++++ Task input ++++
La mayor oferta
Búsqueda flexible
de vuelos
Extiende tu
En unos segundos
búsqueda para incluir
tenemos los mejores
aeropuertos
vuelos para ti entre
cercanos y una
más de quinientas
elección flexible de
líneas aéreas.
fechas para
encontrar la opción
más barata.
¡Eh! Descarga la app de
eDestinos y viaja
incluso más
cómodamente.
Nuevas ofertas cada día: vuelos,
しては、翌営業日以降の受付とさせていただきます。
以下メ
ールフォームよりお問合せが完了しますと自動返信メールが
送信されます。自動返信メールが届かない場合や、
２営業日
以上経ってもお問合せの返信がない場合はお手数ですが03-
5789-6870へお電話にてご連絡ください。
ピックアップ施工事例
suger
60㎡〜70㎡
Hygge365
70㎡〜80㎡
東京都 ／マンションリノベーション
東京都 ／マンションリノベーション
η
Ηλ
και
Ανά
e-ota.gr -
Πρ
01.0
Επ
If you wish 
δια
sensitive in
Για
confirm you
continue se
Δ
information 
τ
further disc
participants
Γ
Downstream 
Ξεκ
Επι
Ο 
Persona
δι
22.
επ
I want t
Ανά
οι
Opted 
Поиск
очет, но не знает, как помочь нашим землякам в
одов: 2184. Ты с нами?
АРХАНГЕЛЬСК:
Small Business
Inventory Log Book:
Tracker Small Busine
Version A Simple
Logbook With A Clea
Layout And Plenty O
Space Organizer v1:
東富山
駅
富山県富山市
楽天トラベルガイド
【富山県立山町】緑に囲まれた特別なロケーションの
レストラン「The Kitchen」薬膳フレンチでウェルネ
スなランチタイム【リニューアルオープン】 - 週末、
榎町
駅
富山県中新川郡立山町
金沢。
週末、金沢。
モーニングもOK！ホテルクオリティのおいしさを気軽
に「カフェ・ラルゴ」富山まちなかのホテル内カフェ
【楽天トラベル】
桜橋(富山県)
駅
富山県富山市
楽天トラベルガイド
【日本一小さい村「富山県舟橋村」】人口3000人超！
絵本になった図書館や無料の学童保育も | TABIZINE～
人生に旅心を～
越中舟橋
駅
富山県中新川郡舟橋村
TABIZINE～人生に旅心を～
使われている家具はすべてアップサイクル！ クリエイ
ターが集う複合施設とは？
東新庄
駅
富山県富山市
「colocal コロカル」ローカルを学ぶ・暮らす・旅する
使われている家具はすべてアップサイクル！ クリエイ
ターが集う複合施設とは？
++++
++++ Task input ++++
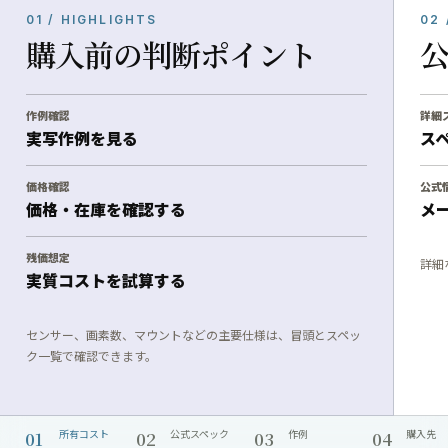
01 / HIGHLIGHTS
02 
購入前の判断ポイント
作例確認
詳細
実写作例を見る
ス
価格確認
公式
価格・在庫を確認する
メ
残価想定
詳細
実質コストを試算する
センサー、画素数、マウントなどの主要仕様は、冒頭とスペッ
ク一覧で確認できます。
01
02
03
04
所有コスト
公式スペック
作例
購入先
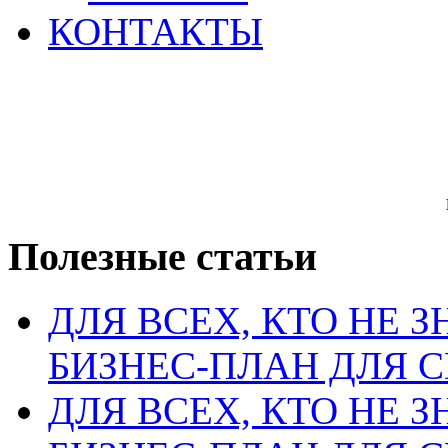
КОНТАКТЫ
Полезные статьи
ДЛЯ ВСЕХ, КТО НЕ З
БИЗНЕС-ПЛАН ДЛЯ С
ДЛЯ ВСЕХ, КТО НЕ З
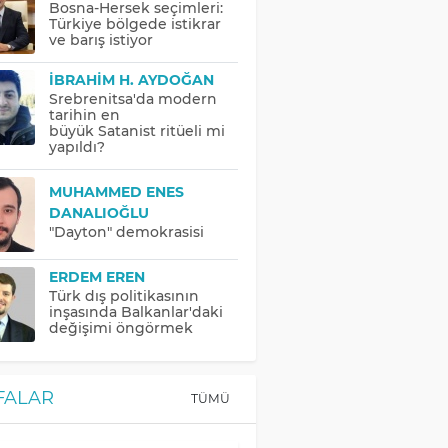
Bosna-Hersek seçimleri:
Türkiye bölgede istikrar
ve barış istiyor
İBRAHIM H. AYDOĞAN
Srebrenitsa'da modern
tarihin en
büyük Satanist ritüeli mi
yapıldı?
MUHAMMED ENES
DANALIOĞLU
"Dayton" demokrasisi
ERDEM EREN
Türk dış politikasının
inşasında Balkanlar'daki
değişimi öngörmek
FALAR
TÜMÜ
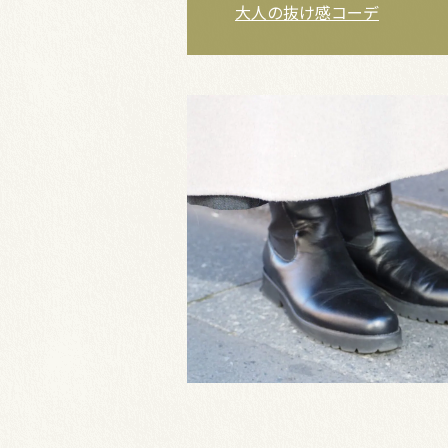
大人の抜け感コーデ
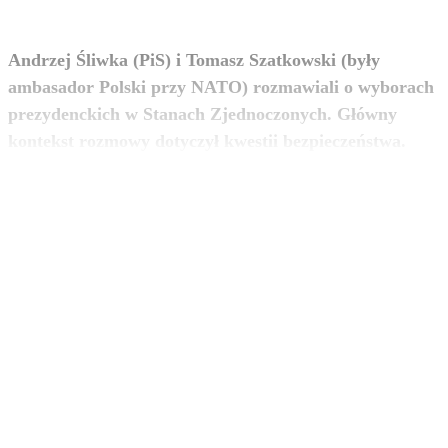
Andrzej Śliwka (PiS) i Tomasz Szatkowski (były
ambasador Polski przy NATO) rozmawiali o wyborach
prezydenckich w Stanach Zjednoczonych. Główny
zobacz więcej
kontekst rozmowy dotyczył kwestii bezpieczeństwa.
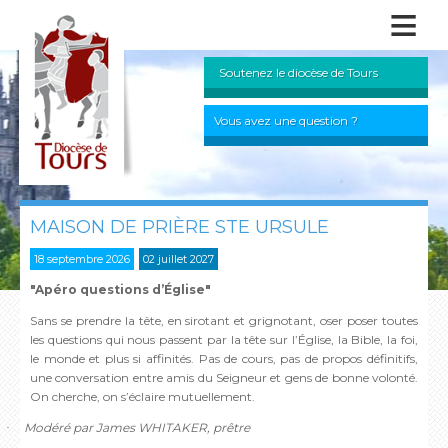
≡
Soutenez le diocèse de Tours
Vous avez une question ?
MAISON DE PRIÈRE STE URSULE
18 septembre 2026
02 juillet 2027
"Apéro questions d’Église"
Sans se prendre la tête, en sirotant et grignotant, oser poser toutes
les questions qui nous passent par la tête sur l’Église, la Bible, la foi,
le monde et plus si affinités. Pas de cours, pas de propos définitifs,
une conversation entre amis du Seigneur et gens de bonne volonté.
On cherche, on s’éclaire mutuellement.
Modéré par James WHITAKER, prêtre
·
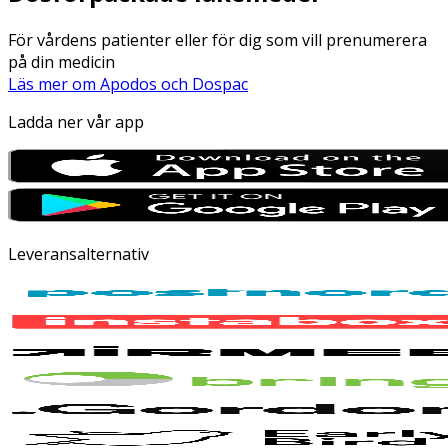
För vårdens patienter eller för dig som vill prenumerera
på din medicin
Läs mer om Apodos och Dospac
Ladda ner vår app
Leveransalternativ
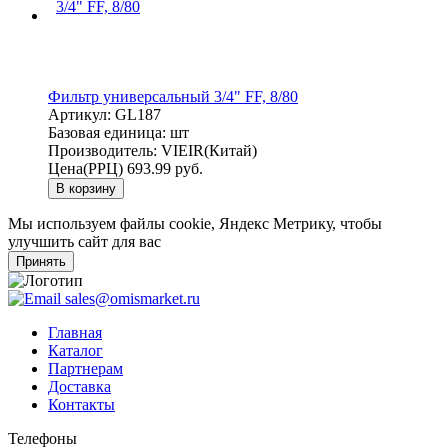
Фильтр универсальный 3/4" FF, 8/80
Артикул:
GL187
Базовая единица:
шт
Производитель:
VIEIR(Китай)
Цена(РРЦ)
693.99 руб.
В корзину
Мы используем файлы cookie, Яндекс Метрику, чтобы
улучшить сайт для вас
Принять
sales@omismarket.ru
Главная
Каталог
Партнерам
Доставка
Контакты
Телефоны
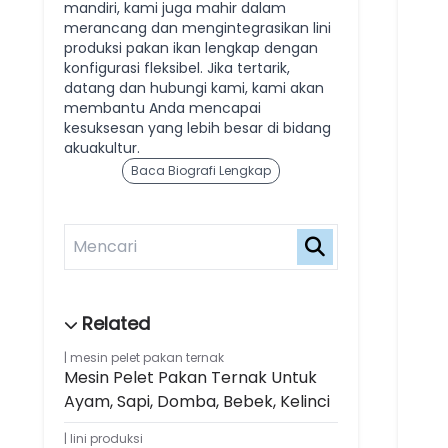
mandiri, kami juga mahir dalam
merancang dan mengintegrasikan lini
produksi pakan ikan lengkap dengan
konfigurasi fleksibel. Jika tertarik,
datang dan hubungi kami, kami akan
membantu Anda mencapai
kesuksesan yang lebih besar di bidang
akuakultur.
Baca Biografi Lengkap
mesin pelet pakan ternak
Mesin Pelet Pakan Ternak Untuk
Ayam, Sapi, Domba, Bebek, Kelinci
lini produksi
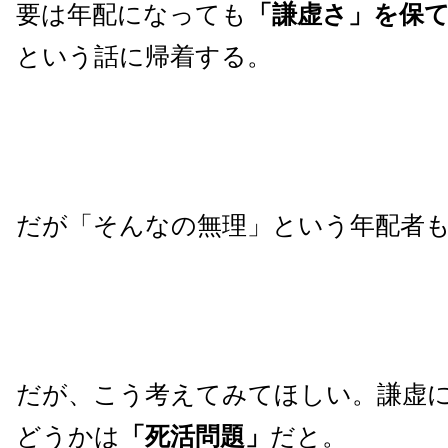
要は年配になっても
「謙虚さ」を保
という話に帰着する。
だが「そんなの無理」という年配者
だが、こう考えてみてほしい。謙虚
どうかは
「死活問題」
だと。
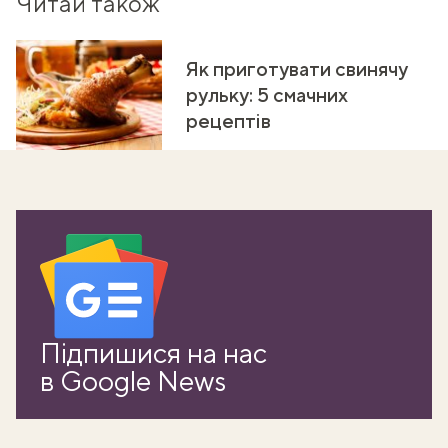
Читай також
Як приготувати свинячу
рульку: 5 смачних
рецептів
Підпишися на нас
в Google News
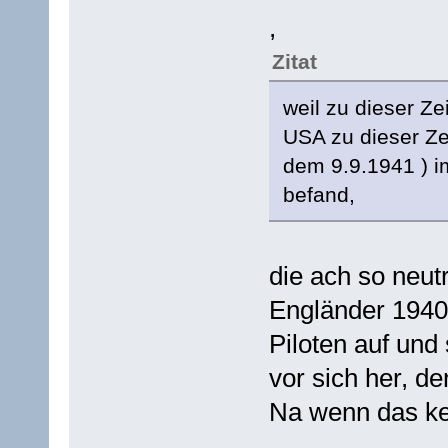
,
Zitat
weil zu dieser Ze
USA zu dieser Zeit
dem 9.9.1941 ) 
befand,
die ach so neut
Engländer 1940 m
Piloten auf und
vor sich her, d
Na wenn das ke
++++
++++ Task input ++++
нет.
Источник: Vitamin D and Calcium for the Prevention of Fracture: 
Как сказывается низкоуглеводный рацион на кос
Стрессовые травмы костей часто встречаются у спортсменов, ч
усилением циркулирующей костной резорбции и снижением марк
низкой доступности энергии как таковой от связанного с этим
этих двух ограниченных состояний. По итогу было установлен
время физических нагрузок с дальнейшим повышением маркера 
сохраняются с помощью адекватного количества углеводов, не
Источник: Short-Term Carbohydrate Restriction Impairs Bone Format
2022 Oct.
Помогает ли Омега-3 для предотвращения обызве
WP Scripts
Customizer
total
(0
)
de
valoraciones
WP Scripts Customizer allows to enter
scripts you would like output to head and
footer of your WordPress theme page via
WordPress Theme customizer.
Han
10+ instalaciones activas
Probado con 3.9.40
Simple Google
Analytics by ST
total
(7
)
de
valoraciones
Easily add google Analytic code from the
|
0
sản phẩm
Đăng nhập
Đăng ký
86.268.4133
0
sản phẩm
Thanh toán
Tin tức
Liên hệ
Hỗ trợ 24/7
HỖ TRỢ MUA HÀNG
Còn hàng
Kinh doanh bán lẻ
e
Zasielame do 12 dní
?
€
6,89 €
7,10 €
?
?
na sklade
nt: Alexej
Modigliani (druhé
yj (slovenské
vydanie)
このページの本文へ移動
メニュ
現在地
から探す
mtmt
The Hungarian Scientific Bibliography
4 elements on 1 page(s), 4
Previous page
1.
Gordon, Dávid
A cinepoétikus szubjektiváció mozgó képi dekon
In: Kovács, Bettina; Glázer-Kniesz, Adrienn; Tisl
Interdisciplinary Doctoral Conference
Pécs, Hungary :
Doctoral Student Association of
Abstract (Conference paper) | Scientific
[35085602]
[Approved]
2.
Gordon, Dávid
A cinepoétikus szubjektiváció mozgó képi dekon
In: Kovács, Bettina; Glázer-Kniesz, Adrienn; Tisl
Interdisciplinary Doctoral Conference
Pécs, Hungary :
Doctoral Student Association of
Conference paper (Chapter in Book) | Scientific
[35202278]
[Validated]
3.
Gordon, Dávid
++++
> **Problem**
Print out the lines starting with the one that contains "Andrzej Śliwka (PiS)" and going on through the one that contains "Leveransalternativ". Leave the pictures out of your answer.

> **Result**
Andrzej Śliwka (PiS) i Tomasz Szatkowski (były
ambasador Polski przy NATO) rozmawiali o wyborach
prezydenckich w Stanach Zjednoczonych. Główny
zobacz więcej
kontekst rozmowy dotyczył kwestii bezpieczeństwa.
≡
Soutenez le diocèse de Tours
Vous avez une question ?
MAISON DE PRIÈRE STE URSULE
18 septembre 2026
02 juillet 2027
"Apéro questions d’Église"
Sans se prendre la tête, en sirotant et grignotant, oser poser toutes
les questions qui nous passent par la tête sur l’Église, la Bible, la foi,
le monde et plus si affinités. Pas de cours, pas de propos définitifs,
une conversation entre amis du Seigneur et gens de bonne volonté.
On cherche, on s’éclaire mutuellement.
Modéré par James WHITAKER, prêtre
·
För vårdens patienter eller för dig som vill prenumerera
på din medicin
Läs mer om Apodos och Dospac
Ladda ner vår app
Leveransalternativ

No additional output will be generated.